Fortunately, however, there's a powerful key that can cut through the confusion and help you unlock the secret to smarter payment processing.
It lies in your effective rate.
If you’re considering a new payment processor—or you’re looking for different ways to save money—keep reading to learn more about why you should calculate your effective rate.
What is an Effective Rate?
First, the effective rate is the percentage of all combined fees over the total sales in the same month.
With this metric, you see the true percentage of what you pay for every single credit card transaction—without getting lost in the details of your statement.
It also helps you fairly compare fees between payment processors, allowing you to choose the most cost-effective solution for your practice.
Moreover, you may wonder what a good effective rate is. In general, a good effective rate for a small to medium-sized chiropractic practice would be in the range of 2.5% to 3.5% maximum. Typically, in-person transactions are on the lower end, while online stores are closer to 3.5% due to higher chances of fraud without cards present.
Additionally, your rate can fluctuate, depending on a few factors. Your payment processor, transaction volume, and types of payment methods accepted ultimately determine what you pay.
Why Is It Important?
You have many expenses in your practice, and your payment processing fee could add up to a significant one. Like many other chiropractors, perhaps you're on a multi-tiered service plan. While these plans appear to save you money, they’re notoriously wrought with hidden fees.
Moreover, consider how this adds up. If the average chiropractic practice bills over $600,000 per year and collects around $450,000 per year, paying just 1% higher due to extraneous fees can add up to thousands.
That’s why, given these costs, it’s important to pay attention to your chiropractic practice’s effective rate. After all, the thousands you save can transform your marketing strategy, your clinic’s service offerings, and your personal quality of life.

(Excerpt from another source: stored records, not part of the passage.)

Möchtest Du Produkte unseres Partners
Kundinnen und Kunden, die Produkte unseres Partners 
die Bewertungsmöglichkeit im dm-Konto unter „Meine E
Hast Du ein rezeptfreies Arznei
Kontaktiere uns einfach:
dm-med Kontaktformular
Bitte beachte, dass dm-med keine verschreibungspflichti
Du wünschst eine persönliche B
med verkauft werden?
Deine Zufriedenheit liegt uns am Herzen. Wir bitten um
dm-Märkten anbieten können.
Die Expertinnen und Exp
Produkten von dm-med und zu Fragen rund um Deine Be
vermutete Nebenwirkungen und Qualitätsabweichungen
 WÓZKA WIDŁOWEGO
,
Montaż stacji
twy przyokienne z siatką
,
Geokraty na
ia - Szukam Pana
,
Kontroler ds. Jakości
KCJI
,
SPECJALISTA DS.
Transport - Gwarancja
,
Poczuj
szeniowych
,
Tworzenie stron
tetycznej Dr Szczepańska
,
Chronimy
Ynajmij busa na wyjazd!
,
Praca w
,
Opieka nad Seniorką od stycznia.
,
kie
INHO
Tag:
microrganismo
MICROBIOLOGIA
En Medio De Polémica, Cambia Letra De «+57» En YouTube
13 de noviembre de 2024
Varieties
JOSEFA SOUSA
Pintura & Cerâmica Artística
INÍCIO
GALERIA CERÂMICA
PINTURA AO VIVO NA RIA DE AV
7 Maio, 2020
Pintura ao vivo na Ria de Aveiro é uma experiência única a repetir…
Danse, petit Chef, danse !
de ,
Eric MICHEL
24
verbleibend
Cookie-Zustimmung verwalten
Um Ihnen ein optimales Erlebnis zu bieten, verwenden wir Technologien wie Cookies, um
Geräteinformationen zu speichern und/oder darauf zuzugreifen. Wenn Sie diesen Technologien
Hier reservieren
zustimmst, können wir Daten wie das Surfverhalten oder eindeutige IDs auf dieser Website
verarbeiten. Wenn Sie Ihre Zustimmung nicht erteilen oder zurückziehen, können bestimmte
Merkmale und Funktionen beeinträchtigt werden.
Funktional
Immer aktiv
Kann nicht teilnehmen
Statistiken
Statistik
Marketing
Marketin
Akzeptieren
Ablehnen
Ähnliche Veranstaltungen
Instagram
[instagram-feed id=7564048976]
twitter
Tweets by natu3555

In addition to these benefits, the powerful insights you gain from this calculation are manifold:
- Financial transparency: Fully understand the true cost of your payment processing, stay aware expenses, and ensure you’re not being overcharged or experiencing any hidden fees.
- Benchmarking: Compare payment processing costs with industry benchmarks or your competitors. This helps you gauge whether you're getting a fair deal and if there’s room for improvement in your payment processing solution.
- Identify trends: Identify trends that may indicate potential issues or opportunities for cost savings. For example, if your effective rate starts to rise, you may need to renegotiate terms with your payment processor or consider switching providers to save money.
- Make smarter decisions: Make data-driven decisions when deciding between payment processing solutions. It helps you choose the most suitable provider for your practice, ensuring you get the best value for your money.
- Control costs: Notice opportunities to reduce processing costs, either by negotiating better terms with your existing provider or switching to a more cost-efficient solution.
How Is It Calculated?
The effective rate calculation formula is relatively simple:
Effective Rate = (Total Fees / Total Sales) * 100
For example, if your practice had $10,000 in total sales for a month and paid $375 in processing fees, your effective rate would be:
Effective Rate = ($375 / $10,000) * 100 = 3.75%
In this case, your effective rate for that month would be 3.75%. You’d probably want to scale back and look for a new payment processor.